Once they had made that leap to identify with the Umma – the global Muslim community – they got angrier the more abusive our foreign policy came. Every one of them said the Bush administration’s response to 9/11 – from Guantanamo to Iraq – made jihadism seem more like an accurate description of the world. Hadiya Masieh, a tiny female former HT organiser, tells me: “You’d see Bush on the television building torture camps and bombing Muslims and you think – anything is justified to stop this. What are we meant to do, just stand still and let him cut our throats?”
But the converse was – they stressed – also true. When they saw ordinary Westerners trying to uphold human rights, their jihadism began to stutter. Almost all of them said that they doubted their Islamism when they saw a million non-Muslims march in London to oppose the Iraq War: “How could we demonise people who obviously opposed aggression against Muslims?” asks Hadiya.

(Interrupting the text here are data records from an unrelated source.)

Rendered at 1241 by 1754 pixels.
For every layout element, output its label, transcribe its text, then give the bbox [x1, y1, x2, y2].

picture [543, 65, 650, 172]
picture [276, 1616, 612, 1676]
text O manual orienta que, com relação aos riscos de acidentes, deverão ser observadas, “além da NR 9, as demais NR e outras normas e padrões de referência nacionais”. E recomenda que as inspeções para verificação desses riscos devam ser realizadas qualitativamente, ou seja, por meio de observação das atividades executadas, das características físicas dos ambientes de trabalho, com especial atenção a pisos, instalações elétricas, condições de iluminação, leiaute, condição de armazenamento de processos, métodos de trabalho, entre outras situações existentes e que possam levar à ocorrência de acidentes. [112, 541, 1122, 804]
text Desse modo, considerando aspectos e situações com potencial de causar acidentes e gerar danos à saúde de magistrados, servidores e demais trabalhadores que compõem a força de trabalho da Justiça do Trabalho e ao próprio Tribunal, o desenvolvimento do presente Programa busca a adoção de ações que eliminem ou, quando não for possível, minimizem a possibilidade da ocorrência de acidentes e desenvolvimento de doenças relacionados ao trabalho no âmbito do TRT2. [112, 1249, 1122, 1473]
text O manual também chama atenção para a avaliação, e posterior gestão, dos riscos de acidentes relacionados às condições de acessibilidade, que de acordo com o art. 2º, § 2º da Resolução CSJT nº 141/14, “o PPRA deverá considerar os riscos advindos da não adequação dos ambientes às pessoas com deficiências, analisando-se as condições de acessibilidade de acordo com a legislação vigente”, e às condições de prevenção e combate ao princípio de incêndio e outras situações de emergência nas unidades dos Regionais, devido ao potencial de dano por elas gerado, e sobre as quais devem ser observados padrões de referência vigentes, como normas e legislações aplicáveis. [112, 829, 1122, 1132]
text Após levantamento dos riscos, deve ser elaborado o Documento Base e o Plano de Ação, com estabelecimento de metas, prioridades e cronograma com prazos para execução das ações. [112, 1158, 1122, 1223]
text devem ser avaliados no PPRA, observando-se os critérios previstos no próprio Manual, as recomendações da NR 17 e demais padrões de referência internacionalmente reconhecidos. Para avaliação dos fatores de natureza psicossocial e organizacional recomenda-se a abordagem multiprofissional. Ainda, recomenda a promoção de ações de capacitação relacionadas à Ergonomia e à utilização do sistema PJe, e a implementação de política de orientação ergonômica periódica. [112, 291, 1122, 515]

Britain’s foreign policy also helped tug them towards Islamism in another way. Once these teenagers decided to go looking for a harder, tougher Islamist identity, they found a well-oiled state machine waiting to feed it. Usman Raja says: “Saudi literature is everywhere in Britain, and it’s free. When I started exploring my Muslim identity, when I was looking for something more, all the books were Saudi. In the bookshops, in the libraries. All of them. Back when I was fighting, I could go and get a car, open the boot up, and get it filled up with free literature from the Saudis, saying exactly what I believed. Who can compete with that?”
He says the Saudi message is particularly comforting to disorientated young Muslims in the West. “It tells you – you’re in this state of sin. But the sin doesn’t belong to you, it’s not your fault – it’s Western society’s fault. It isn’t your fault that you’re sinning, because the girl had the miniskirt on. It wasn’t you. It’s not your fault that you’re drug dealing. The music, your peers, the people around you – it’s their fault.”
This does not mean giving Islamism the slightest quarter; it does not mean avoiding an aggressive and persistent attempt to identify and monitor Jihadist groups and individuals; it does not mean softening a global campaign to find and target and if necessary kill Islamist enemies bent on our destruction. And it does not mean denying the real murderous intent of these people, or their vile anti-Semitism or their religious inspiration. It does mean using our strengths as a Western civilization to defang a corruption of true religious faith:
All of them said doubt began to seep in because they couldn’t shake certain basic realities from their minds. The first and plainest was that ordinary Westerners were not the evil, Muslim-hating cardboard kaffir presented by the Wahabis.
Usman, for one, finally stopped wanting to be a suicide bomber because of the kindness of an old white man.
Usman’s mother had moved in next door to an elderly man called Tony, who was known in the neighbourhood as a spiteful, nasty grump. One day, Usman was teaching his little brother to box in the garden when he noticed the old man watching him from across the fence. “I used to box when I was in the Navy,” he said. He started to give them tips and before long, he was building a boxing ring in their shed.
Tony died not long before 9/11, and Usman was sent to help clear out his belongings. In Tony’s closet, he found a present wrapped and ready for his little brother’s birthday: a pair of boxing gloves. “And I thought – that is humanity right there. That’s an aspect of the divine that’s in every human being. How can I want to kill people like him? How can I call him kaffir?”